> [Problem]: Reproduce only this part of the listing: the line with "pinky pip: (1177, 834)", plus every line after it through the last.

> [Exercise input]:
◇ ◇ ◇ ◇
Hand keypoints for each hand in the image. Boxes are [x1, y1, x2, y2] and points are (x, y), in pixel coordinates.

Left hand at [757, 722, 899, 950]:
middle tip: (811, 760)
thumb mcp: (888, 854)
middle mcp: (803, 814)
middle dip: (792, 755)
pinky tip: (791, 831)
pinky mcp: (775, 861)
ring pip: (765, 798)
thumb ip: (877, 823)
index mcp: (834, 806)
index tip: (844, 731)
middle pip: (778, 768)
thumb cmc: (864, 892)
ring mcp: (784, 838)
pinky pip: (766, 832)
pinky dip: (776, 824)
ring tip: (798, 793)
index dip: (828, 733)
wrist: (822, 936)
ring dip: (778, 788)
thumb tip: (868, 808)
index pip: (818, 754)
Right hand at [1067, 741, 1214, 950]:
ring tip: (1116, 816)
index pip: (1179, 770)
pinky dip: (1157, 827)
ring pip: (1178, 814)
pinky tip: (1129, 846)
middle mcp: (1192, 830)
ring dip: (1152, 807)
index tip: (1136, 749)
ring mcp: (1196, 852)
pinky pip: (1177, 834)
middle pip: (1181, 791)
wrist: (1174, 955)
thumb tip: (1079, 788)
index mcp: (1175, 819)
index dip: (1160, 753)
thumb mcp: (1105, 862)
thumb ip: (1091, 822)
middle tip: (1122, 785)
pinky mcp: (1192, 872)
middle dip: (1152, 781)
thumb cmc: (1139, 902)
◇ ◇ ◇ ◇
> [Answer to the exercise]:
pinky pip: (1177, 834)
middle pip: (1181, 791)
wrist: (1174, 955)
thumb tip: (1079, 788)
index mcp: (1175, 819)
index dip: (1160, 753)
thumb mcp: (1105, 862)
thumb ip: (1091, 822)
middle tip: (1122, 785)
pinky mcp: (1192, 872)
middle dip: (1152, 781)
thumb cmc: (1139, 902)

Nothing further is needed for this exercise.